Barriers to Using These Medications

Cost remains a significant barrier for some patients who could benefit from these drugs.

“Insurance often covers these medications, but specific diagnostic codes are required,” Miller says. “Medicare and Medicaid have been providing more coverage, but for commercial insurance it depends on the plan. Even with insurance, monthly out-of-pocket costs can reach several hundred dollars per month with some plans.”

Shortages caused by skyrocketing demand, driven in part by the drugs’ popularity for weight loss, have also strained supply over the past couple of years, though Miller says those issues have “somewhat resolved.”

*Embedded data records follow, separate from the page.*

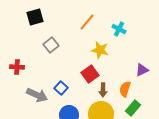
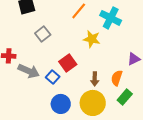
cyan cross: (119, 29) -> (111, 18), size x1.5
red square: (90, 74) -> (68, 63), moved
gray arrow: (37, 95) -> (29, 71), moved

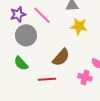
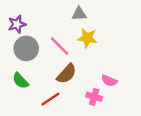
pink line: (42, 15) -> (60, 46), moved
red line: (47, 79) -> (50, 99), turned -30

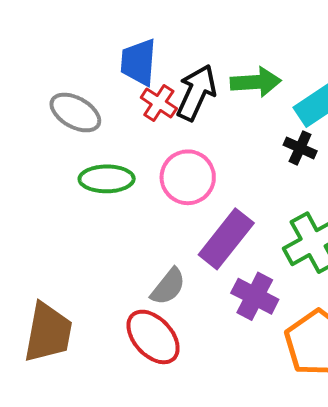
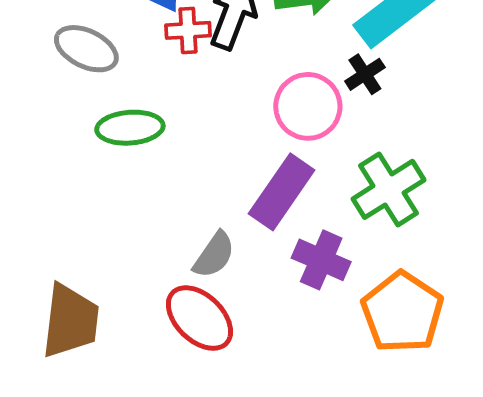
red cross: (159, 103) -> (188, 30), turned -33
black cross: (300, 148) -> (365, 74), turned 36
pink circle: (188, 177) -> (308, 106), moved

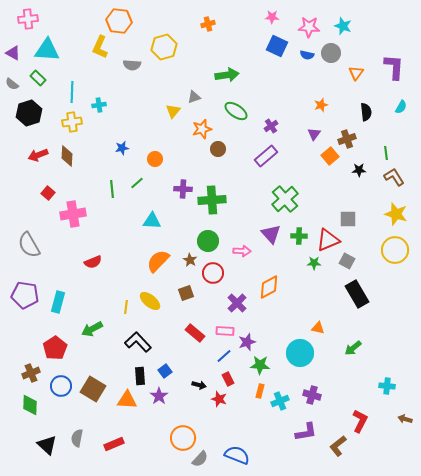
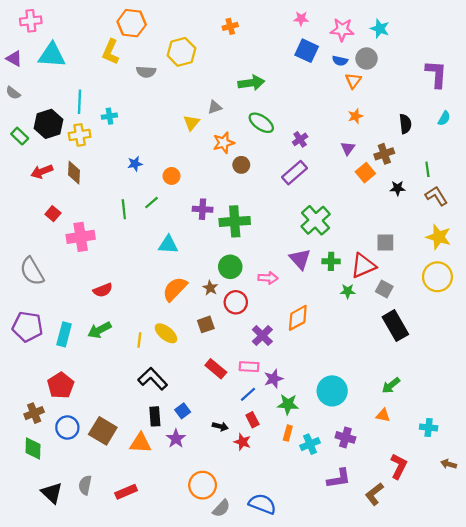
orange triangle: (356, 73) -> (353, 81), moved
green rectangle: (38, 78) -> (20, 136), moved
black hexagon: (29, 113) -> (49, 124), moved
orange triangle: (318, 328) -> (383, 415), moved
green arrow: (92, 329) -> (99, 330), moved

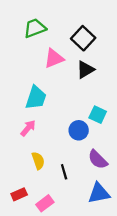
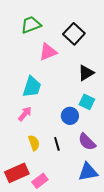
black triangle: (85, 70) -> (86, 73), moved
black line: (64, 172) -> (57, 144), moved
red rectangle: (19, 194) -> (17, 173), size x1.6

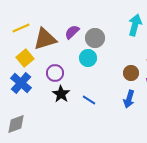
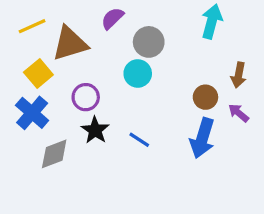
purple semicircle: (72, 32) -> (112, 18), moved
blue arrow: (129, 99) -> (202, 138), size x1.4
gray diamond: (16, 124) -> (54, 154), moved

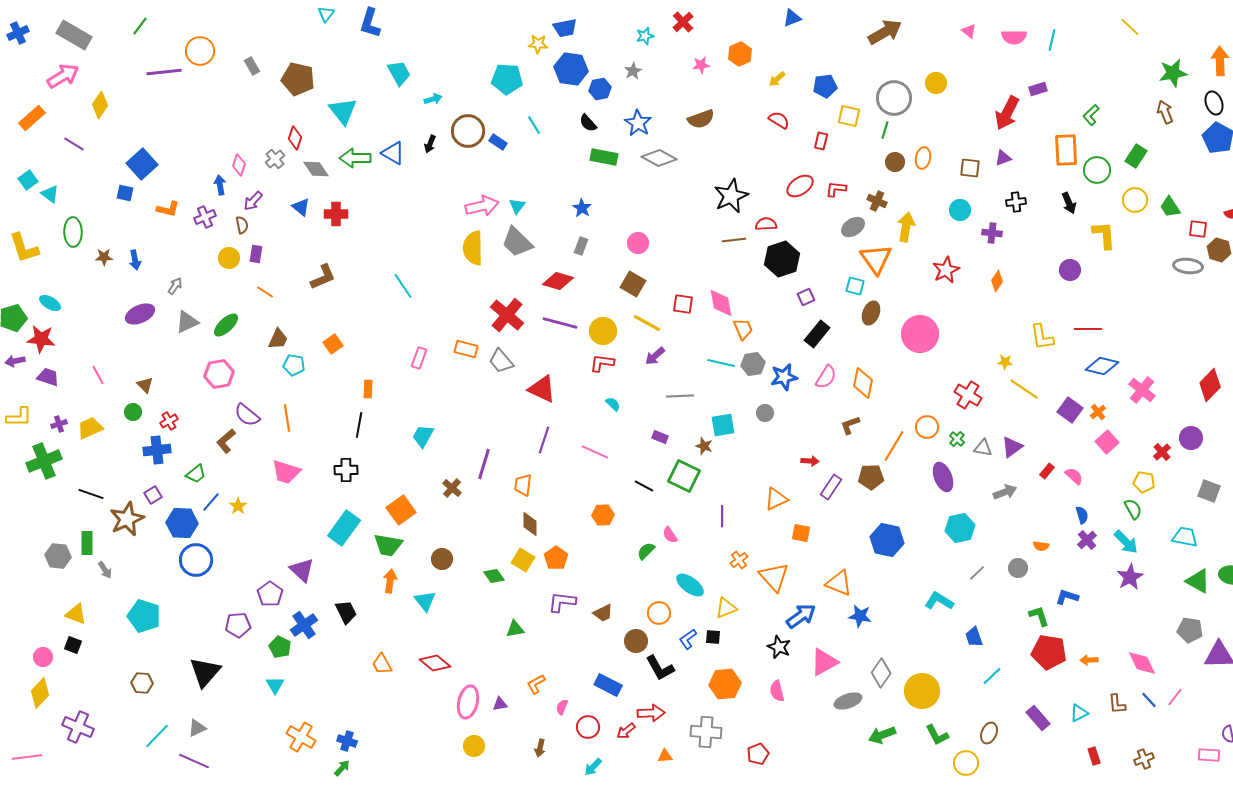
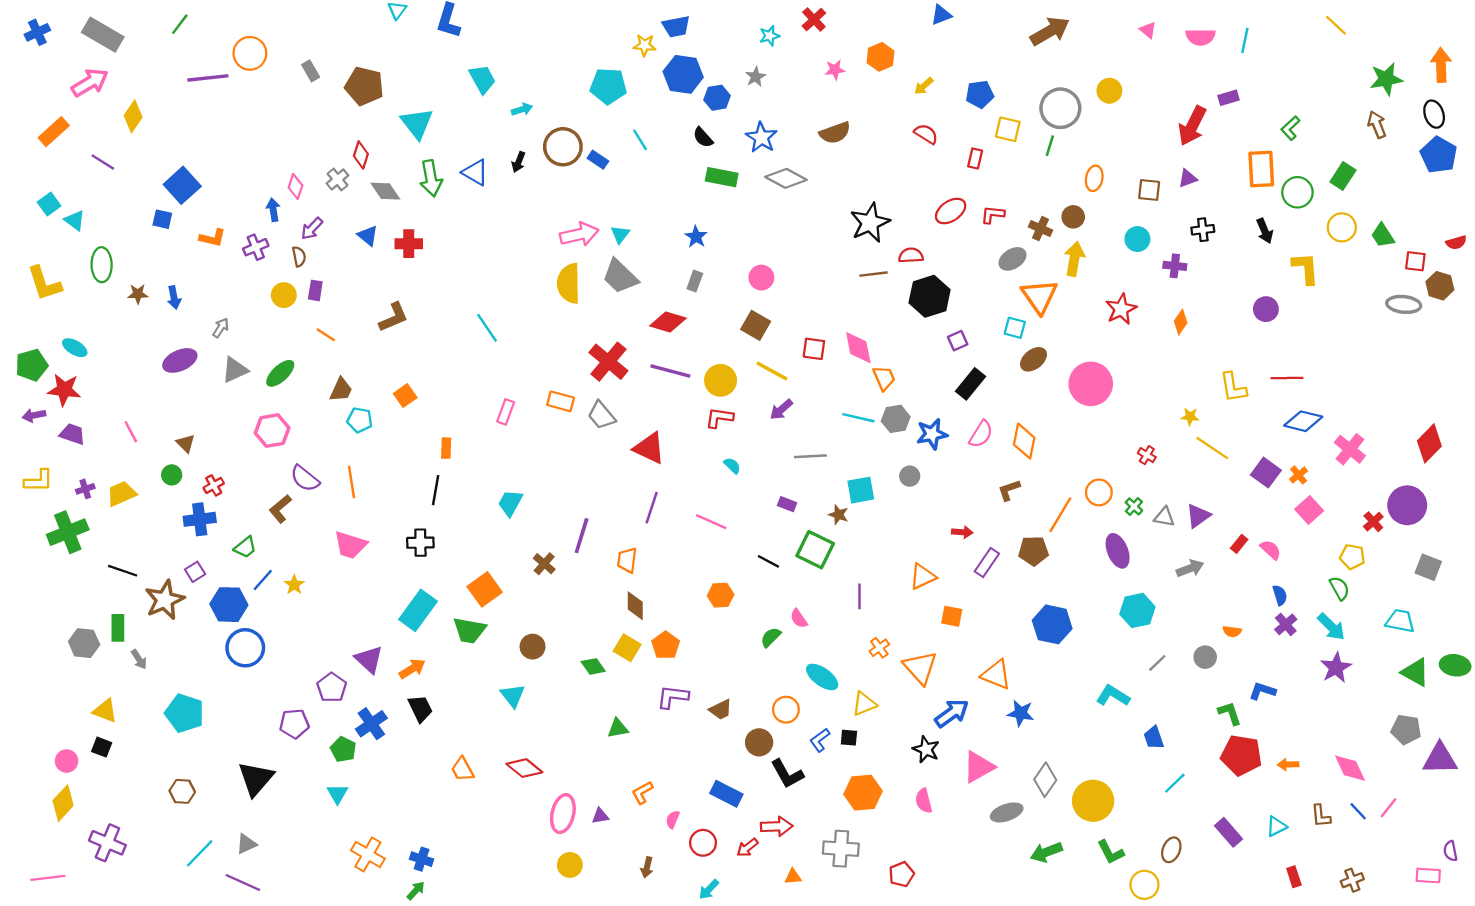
green arrow: (355, 158) -> (431, 178), turned -100
brown circle: (895, 162) -> (1073, 217), moved
brown ellipse: (871, 313) -> (1034, 359), turned 30
red cross: (968, 395) -> (1147, 455), size x0.6
purple circle: (1191, 438) -> (1407, 505), size x1.4
orange arrow: (390, 581) -> (412, 669), moved, turned 50

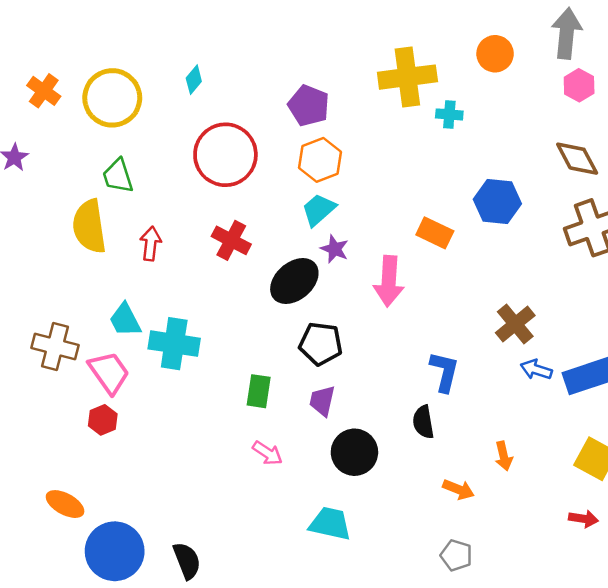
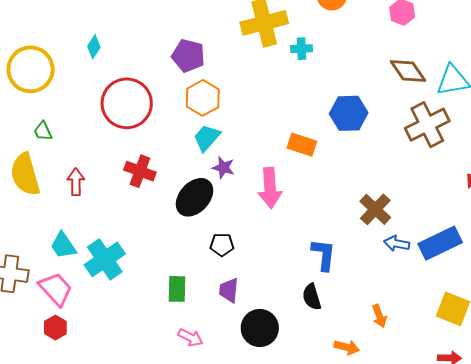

While cost is the biggest hurdle, other challenges exist. Most of these medications are injectable, which some patients find intimidating or difficult to administer.

“It requires a technical understanding and manual dexterity,” Miller says.

Gastrointestinal side effects, including nausea, abdominal pain, constipation and diarrhea, are also common, particularly early in treatment.

“Some people have intolerance at first,” Learned says. “But our bodies usually get used to them over time, and the side effects often fade after the first couple of weeks. Some people can tolerate these drugs by microdosing, which refers to taking a dose below what we would normally prescribe.”

For clinicians like Miller, the benefits of these medications for managing diabetes and related comorbidities are undeniable.

“Providers, as well as patients, have really appreciated any tools that help manage these chronic diseases so effectively,” he says. “These medications offer hope – real encouragement that these diseases can be managed effectively.”

Still, both Miller and Learned emphasize that medication alone isn’t enough.

“Lifestyle modifications are paramount,” Miller says. “Getting more physically active, eating a healthy diet, maintaining good nutrition — those benefits will last your whole life. A pill may help only as long as you take it, and it may become less effective as the disease progresses.”